Second, for Notre Dame as an institution. Notre Dame is embracing the strategy of middle-range conformity and this strikes me as a bad idea. Let’s take it as granted that there is no way that Notre Dame economics is going to crack the US News or NRC top 10 in the medium-term. If so, it seems like Notre Dame is better having a deviant but distinctive department than a conventional department without any reputation at all (in the Zuckerman “focused identity” sense). This is the exact opposite of the famous GMU strategy to raise up their third-tier law school and econ department into the top half of the second-tier by developing a high profile and distinctive identity by emphasizing “law and economics” and the Austrian school. This was incredibly successful and managed to put GMU on the map (and raise the profile of these ideas, see point #1). GMU administrators describe their strategy as “moneyball,” meaning they found a niche with a lot of unappreciated and underpriced faculty talent, but I think of equal or greater importance was that they created a very focused and distinctive identity. [See the Crooked Timber book symposium on Rise of the Conservative Legal Movement for some very interesting thoughts on this].
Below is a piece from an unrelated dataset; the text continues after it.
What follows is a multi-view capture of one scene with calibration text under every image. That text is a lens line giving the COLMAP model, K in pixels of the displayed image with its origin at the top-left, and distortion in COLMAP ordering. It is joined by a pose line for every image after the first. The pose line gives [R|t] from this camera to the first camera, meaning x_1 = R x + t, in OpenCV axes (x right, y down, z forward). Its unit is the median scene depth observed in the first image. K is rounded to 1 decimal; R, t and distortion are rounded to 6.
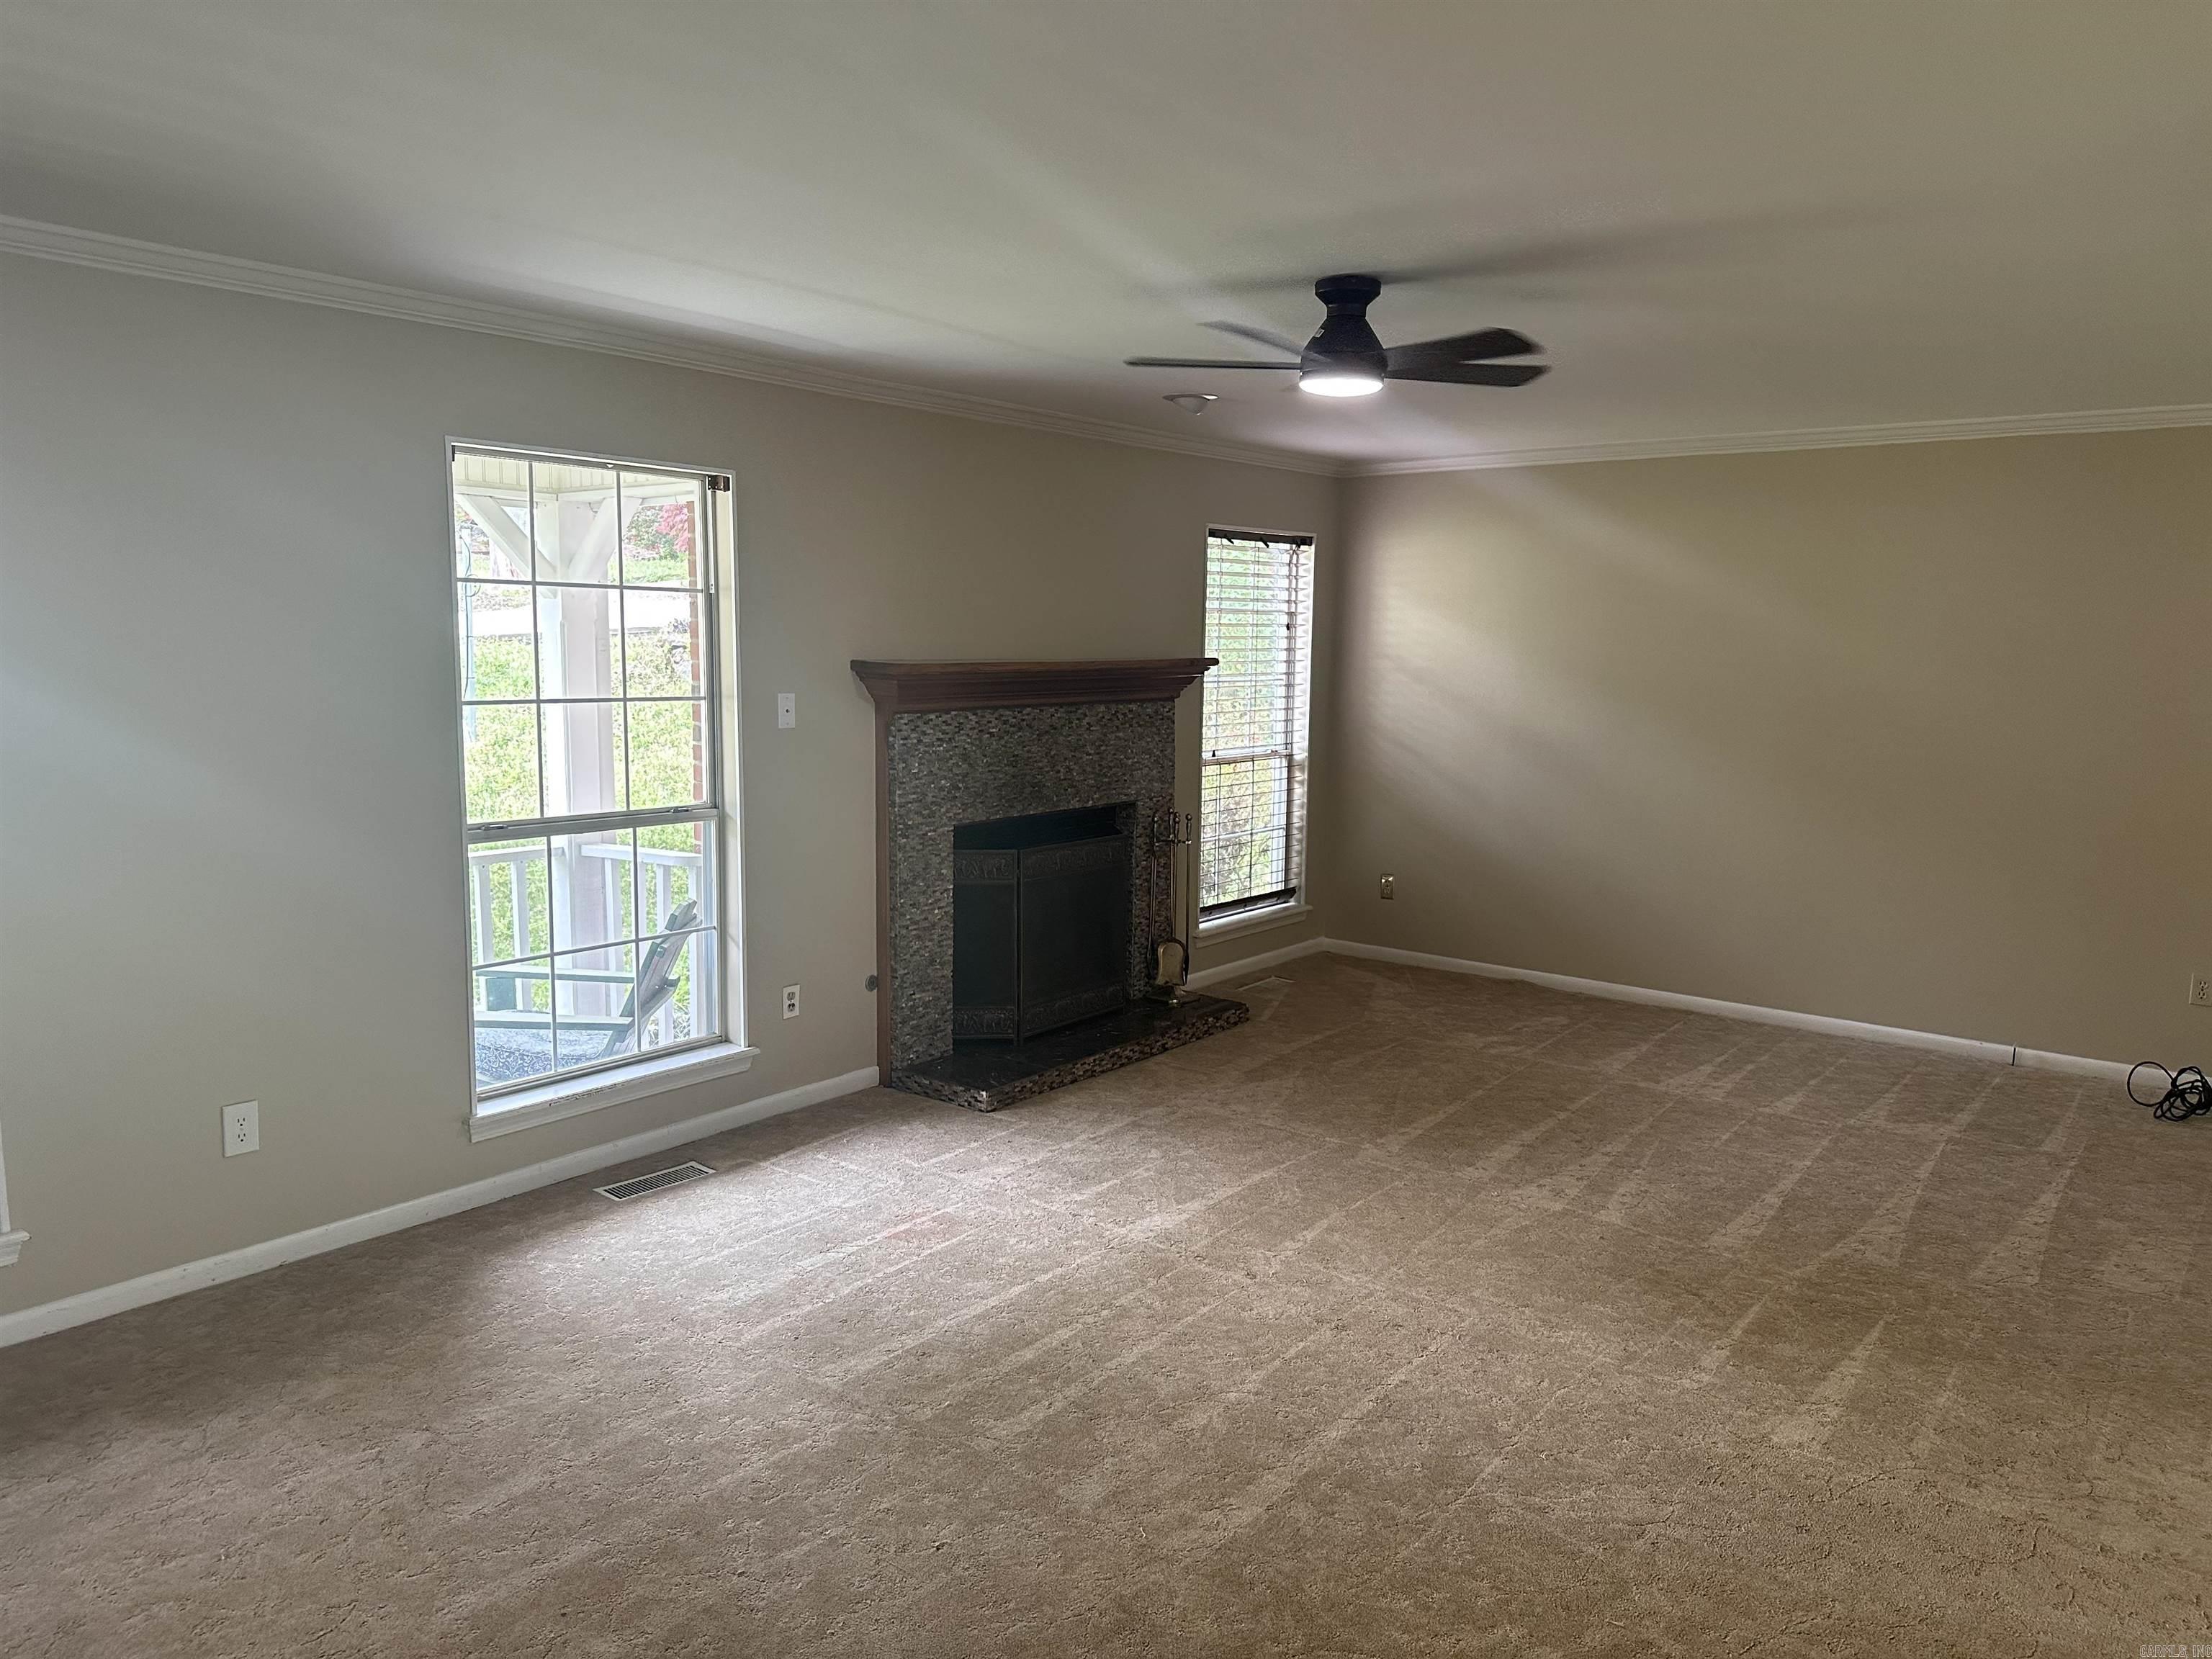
lens RADIAL K [[1547.9, 0, 1106.0], [0, 1547.9, 829.5], [0, 0, 1]] dist [0.169882, -0.303043]
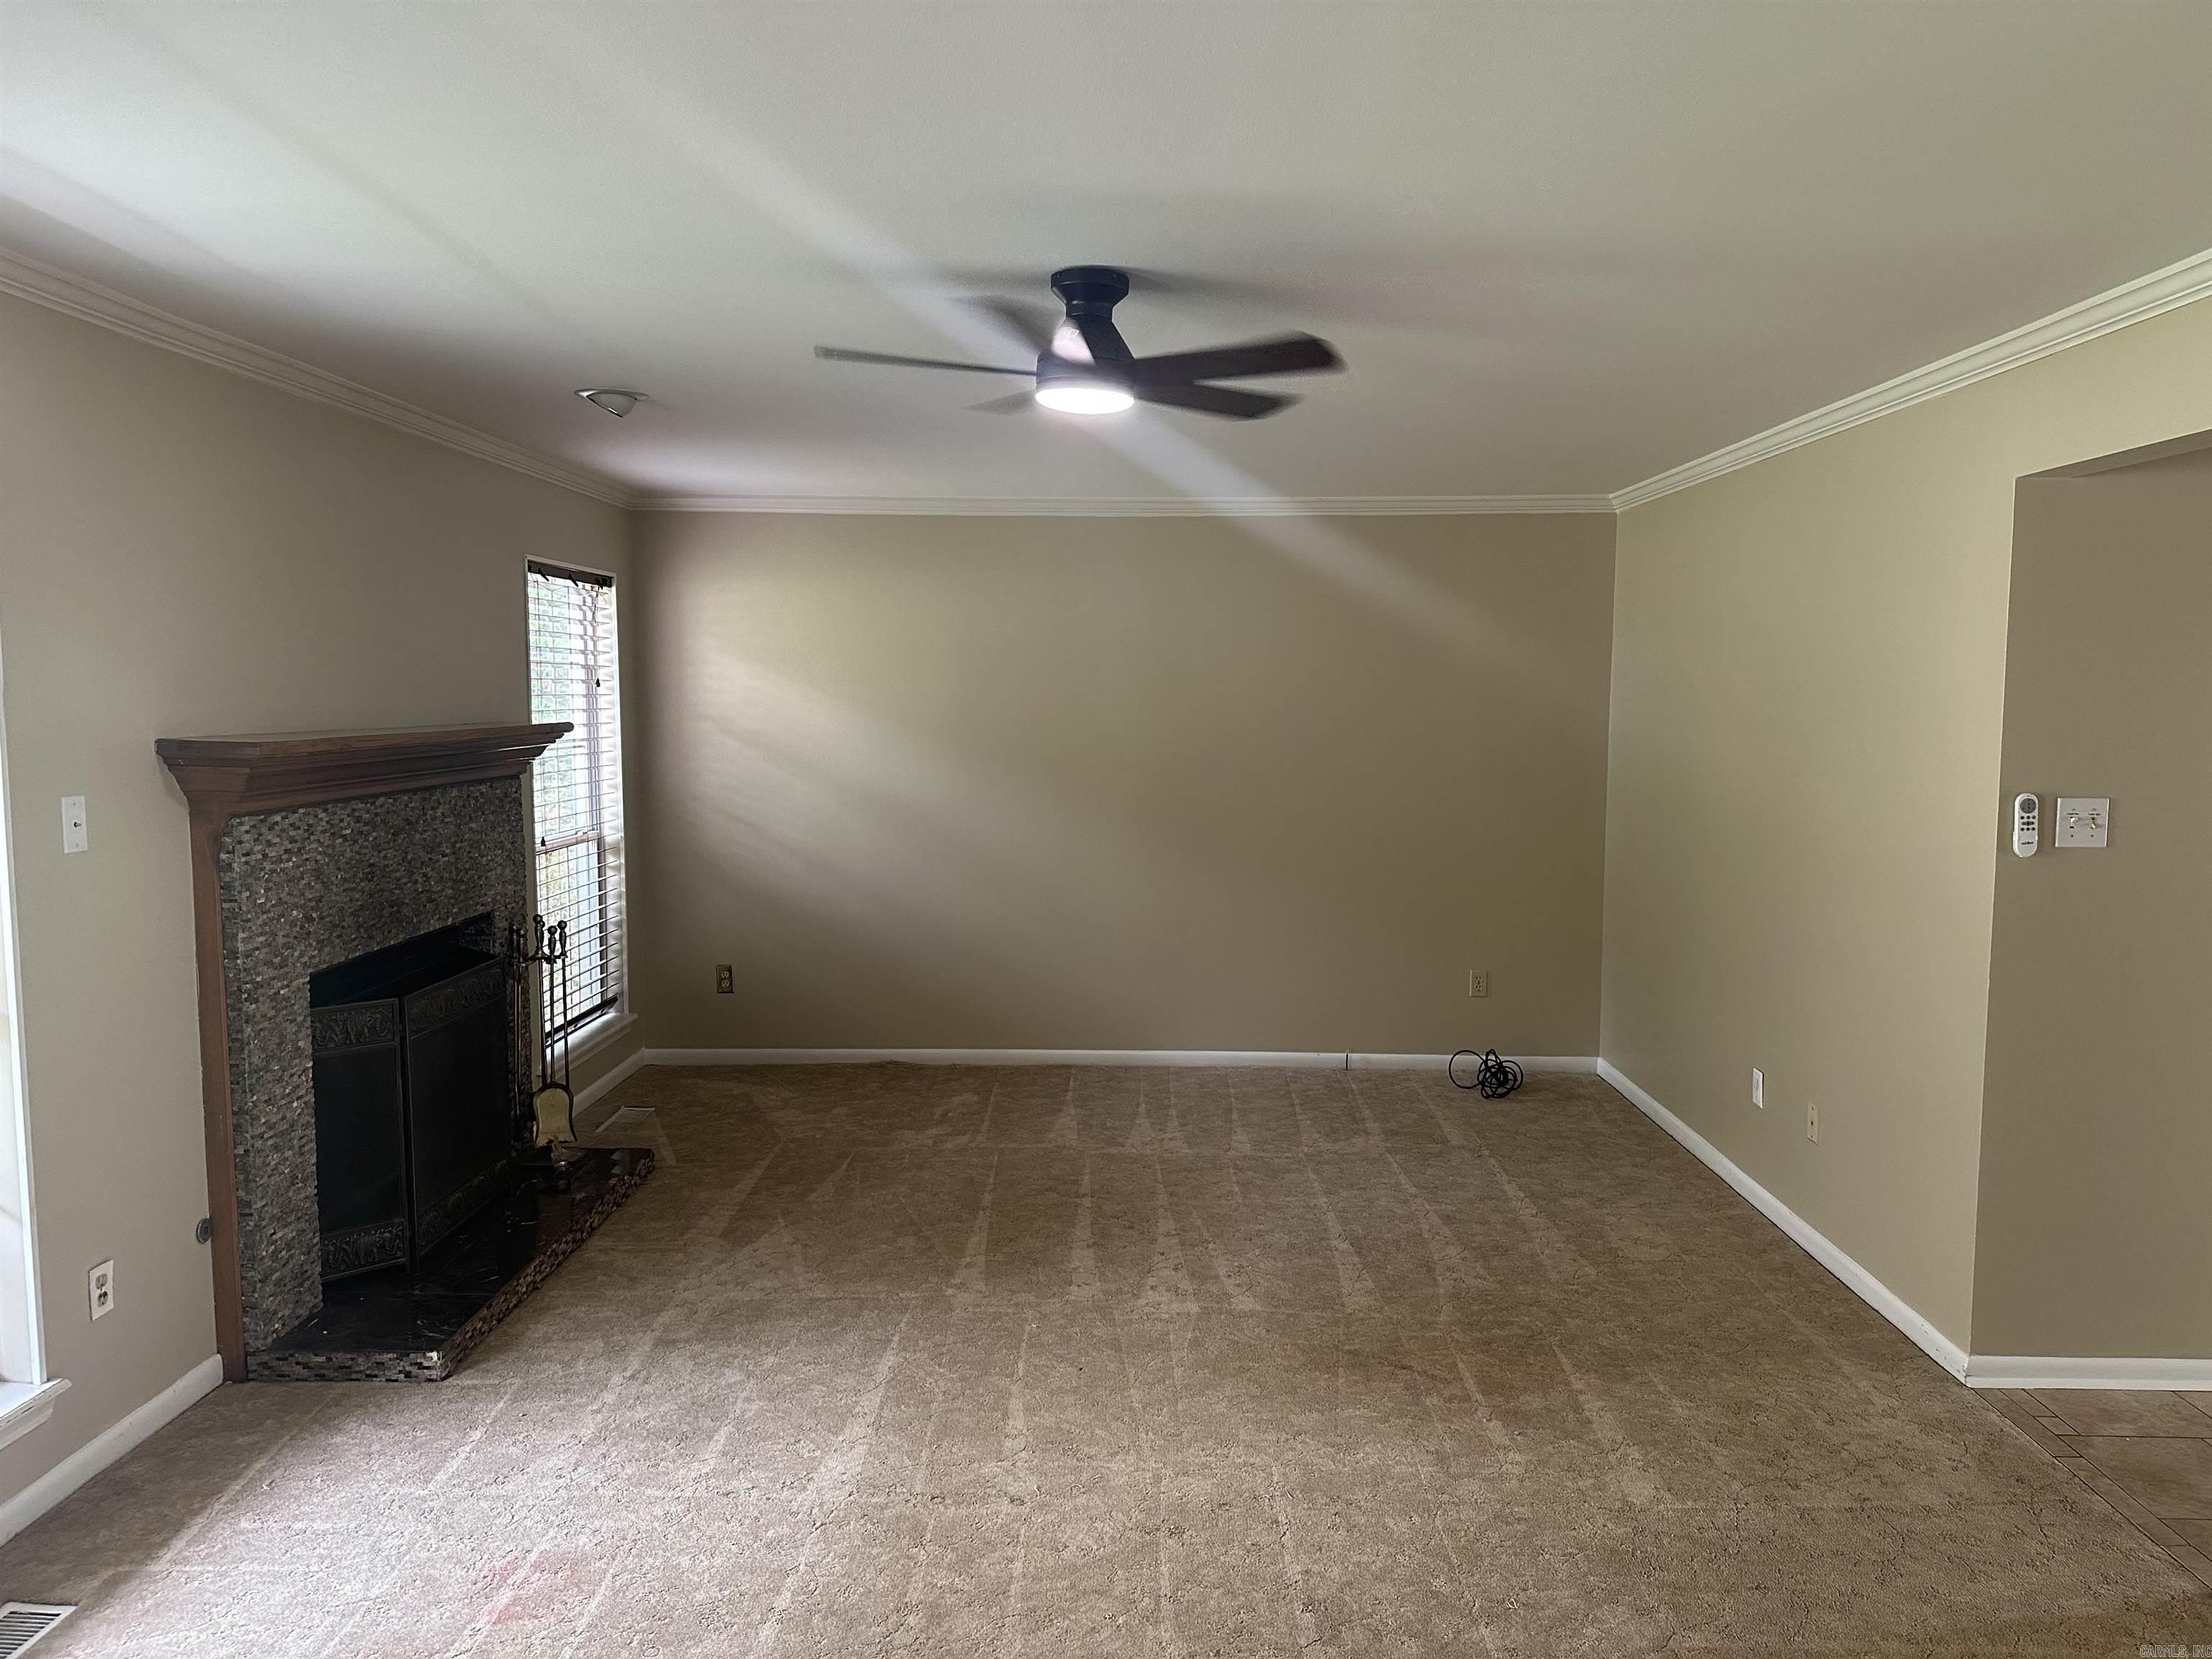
lens RADIAL K [[1547.9, 0, 1106.0], [0, 1547.9, 829.5], [0, 0, 1]] dist [0.169882, -0.303043]
pose [[0.792901, -0.065968, 0.605769, -0.243045], [0.087092, 0.996185, -0.005512, -0.032546], [-0.603094, 0.057128, 0.795622, 0.233408]]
The only way it could possibly benefit Notre Dame is in undergraduate education, if we feel (plausibly but not certainly) that undergraduates benefit from learning the conventional theories and (plausibly but not certainly) that most high school seniors aren’t aware of the specific intellectual reputations of specific departments. However if undergraduates know broadly what to expect of an institution (perhaps because Catholic universities are known for embracing the church’s “social doctrine” of center-left economic policy) then they’ll understand what they are signing up for and I think it’s good that they have the option of choosing an unconventional economics education.
Finally, I think it’s ironic that conventional economics assumptions of perfect information and free competition make a more plausible case that Notre Dame should keep a heterodox econ department (for reasons of undergrad pedagogy) than do the heterodox assumptions of bounded rationality and captive audiences. On the other hand, heterodox econ and econ soc are much better at predicting that Notre Dame would conform to disciplinary conventions.